Selected excerpt:
>>
Crossing the Big Lake
When you’re growing up, you see the world at a certain scale. And if you grew up on the outskirts of a small town in southern Michigan, years ago, that scale was pretty small.
I can remember two things that shook my sense of size when I was a kid. One was the Ford Rotunda in Detroit. Like thousands of other families, we went there to see the Christmas display – before it burned down. The other world shaker for me was the fleet of Ann Arbor Railroad ferries – mammoth ships that carried entire freight trains across Lake Michigan. I didn’t have any idea what big was about until I saw those ships.
The railroad ferries also carried passengers across the Big Lake, from Northern Michigan to Northern Wisconsin and back. These ships were so foreign to our experience, that my friend Deeg (that was his name at the time; it keeps changing) speculated that a ticket to Wisconsin would certainly cost $100 or more. I happened to know it cost only $10, and began to plot ways of tricking the other $90 out of him. A few years later, Deeg or Doug or Jesse or D.C. or whatever he’s calling himself these days, showed me how to hop freights, and the situation was reversed: he knew stuff I didn’t, like what it meant when the hoses were hooked, and which boxcars would be set out first on a train. To his credit, he never tried to trick me.
<<
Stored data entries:
>>
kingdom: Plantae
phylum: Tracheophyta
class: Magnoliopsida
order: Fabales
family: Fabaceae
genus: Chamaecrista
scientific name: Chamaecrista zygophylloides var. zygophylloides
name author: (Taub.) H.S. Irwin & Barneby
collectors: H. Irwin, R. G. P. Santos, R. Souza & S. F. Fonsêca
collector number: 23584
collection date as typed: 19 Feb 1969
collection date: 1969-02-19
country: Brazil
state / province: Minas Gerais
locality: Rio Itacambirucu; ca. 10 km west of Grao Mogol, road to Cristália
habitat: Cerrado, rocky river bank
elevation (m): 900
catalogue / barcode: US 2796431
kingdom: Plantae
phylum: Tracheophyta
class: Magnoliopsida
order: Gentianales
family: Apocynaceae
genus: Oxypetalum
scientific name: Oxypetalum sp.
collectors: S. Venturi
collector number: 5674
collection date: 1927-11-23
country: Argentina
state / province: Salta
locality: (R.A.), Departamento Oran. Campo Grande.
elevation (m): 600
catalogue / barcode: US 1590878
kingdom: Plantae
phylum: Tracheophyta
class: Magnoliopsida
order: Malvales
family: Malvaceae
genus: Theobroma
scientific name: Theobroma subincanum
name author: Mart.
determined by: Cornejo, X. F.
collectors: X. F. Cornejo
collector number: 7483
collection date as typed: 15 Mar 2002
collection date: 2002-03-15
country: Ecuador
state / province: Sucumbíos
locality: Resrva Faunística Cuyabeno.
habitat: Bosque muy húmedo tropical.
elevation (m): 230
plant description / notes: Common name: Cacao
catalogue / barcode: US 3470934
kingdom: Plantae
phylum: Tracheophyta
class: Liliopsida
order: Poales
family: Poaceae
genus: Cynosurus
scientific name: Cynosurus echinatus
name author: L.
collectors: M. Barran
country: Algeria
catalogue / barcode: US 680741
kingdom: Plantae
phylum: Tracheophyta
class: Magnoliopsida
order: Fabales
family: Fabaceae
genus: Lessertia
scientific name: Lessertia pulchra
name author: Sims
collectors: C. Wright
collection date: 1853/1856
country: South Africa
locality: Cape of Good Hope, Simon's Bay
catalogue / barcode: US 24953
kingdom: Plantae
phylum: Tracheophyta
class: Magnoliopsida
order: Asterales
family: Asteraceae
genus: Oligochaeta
<<
Exercise requirements:
1. In the railroad ferry piece, quote everything from "I can remember" down to "saw those ships.".
2. According to the railroad ferry piece, how much did a ferry ticket to Wisconsin actually cost?

Answer list:
1.
I can remember two things that shook my sense of size when I was a kid. One was the Ford Rotunda in Detroit. Like thousands of other families, we went there to see the Christmas display – before it burned down. The other world shaker for me was the fleet of Ann Arbor Railroad ferries – mammoth ships that carried entire freight trains across Lake Michigan. I didn’t have any idea what big was about until I saw those ships.

2. $10